Content starts

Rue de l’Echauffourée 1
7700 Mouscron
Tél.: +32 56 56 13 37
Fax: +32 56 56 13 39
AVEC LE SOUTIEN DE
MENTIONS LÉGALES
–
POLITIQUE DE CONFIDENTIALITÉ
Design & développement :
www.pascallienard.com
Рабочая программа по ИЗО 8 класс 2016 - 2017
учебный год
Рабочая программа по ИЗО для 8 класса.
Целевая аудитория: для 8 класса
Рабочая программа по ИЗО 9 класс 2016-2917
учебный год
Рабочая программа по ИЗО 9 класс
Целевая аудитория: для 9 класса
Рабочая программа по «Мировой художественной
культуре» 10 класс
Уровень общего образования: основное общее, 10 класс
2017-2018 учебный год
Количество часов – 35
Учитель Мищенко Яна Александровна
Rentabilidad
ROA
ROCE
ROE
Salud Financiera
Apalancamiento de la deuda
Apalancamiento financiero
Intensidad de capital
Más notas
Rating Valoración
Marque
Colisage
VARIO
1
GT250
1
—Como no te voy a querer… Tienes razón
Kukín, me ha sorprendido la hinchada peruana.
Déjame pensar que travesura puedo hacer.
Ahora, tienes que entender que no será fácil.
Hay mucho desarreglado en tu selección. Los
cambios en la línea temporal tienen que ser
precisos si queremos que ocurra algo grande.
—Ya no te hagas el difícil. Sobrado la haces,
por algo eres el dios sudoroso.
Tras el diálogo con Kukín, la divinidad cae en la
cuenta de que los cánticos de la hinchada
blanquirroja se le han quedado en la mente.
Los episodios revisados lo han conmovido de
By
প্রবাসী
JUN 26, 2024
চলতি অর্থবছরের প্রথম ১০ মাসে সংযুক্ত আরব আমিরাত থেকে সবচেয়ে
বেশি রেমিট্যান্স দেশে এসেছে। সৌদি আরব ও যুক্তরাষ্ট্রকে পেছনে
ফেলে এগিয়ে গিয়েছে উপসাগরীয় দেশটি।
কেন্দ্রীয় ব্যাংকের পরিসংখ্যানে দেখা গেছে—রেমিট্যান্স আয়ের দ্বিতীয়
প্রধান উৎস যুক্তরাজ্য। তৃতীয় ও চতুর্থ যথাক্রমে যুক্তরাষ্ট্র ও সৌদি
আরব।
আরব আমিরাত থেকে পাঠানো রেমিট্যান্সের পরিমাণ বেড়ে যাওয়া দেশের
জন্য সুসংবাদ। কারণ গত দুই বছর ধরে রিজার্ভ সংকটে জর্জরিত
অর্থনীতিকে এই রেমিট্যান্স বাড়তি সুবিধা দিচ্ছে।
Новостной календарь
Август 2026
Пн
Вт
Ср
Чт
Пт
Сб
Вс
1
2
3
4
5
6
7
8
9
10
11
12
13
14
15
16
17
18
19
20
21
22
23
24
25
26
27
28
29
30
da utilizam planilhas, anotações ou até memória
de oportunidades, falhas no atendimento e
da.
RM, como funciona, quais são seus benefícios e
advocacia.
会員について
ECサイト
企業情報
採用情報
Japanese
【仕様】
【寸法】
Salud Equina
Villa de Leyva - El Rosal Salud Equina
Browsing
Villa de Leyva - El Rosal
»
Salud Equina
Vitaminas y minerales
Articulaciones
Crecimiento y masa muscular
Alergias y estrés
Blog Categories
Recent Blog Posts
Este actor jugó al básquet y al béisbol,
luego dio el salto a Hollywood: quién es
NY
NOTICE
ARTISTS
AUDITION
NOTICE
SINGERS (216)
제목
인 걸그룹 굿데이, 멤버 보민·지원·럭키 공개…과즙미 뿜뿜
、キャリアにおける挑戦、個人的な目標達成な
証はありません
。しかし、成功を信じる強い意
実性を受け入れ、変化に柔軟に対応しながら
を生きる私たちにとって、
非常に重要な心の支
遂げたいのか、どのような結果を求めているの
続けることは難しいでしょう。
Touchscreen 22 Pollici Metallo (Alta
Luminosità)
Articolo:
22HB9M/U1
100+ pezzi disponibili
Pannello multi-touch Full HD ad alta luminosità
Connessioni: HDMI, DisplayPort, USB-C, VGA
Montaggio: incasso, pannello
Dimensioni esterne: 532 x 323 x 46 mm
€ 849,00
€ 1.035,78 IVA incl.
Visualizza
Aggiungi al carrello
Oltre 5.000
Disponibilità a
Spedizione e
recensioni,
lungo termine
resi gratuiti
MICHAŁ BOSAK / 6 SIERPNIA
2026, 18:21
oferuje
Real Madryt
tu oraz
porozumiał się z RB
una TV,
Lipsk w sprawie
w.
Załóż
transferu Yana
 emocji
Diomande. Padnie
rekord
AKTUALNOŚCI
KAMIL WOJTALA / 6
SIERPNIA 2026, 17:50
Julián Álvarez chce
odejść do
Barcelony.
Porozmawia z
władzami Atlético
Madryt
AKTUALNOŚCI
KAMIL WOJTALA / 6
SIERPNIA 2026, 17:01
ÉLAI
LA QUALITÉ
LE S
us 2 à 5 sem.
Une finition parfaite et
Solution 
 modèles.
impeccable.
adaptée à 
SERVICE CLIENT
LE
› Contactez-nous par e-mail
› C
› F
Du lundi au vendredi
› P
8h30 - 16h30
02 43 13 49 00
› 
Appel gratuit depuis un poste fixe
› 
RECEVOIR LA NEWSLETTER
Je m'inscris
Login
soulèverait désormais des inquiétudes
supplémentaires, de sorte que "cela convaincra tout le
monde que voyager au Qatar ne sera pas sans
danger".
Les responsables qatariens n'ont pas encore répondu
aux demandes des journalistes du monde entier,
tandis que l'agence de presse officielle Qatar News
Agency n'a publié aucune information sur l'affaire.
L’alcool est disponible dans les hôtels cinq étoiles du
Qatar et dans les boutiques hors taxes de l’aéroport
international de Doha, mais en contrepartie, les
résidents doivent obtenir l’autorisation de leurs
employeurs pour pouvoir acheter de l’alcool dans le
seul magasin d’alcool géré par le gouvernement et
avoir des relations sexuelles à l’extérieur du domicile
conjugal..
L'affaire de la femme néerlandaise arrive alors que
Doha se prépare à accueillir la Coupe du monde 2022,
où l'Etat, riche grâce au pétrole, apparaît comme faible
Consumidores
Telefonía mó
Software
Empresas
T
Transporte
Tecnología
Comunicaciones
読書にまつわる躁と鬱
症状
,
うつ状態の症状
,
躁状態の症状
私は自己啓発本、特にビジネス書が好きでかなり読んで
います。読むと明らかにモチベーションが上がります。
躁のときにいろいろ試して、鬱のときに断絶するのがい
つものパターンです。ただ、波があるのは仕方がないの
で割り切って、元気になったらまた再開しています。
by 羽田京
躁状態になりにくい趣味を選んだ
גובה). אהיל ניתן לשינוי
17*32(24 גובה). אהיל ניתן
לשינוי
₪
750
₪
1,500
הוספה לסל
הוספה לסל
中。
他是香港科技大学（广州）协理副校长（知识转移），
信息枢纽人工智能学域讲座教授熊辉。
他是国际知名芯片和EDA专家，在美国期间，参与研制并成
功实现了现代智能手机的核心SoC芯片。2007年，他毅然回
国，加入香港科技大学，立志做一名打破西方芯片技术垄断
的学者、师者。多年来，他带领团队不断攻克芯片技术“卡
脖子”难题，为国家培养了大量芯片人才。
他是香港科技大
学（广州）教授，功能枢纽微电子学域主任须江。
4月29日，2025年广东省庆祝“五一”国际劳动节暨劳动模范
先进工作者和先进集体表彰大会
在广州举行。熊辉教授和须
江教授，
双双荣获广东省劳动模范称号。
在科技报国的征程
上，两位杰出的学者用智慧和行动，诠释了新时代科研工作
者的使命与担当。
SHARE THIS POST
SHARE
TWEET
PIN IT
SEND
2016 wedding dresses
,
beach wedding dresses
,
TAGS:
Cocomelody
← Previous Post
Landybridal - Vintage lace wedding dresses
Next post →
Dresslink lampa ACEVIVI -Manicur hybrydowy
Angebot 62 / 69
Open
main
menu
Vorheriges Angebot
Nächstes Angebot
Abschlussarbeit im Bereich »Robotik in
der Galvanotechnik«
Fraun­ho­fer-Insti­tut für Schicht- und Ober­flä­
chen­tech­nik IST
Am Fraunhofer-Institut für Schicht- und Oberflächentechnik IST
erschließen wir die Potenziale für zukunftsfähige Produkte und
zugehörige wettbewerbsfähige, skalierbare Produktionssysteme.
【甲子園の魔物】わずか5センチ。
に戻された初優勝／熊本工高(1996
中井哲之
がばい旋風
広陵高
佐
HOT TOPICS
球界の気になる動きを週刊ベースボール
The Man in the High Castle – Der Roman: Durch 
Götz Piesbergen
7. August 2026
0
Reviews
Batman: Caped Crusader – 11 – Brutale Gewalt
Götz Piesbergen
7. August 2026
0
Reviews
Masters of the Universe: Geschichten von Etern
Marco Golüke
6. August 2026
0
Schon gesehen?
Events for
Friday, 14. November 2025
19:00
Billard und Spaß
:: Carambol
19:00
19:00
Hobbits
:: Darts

Content ends

Tally the lines of the material in which the word "wedding" appears. Output the count alone.

3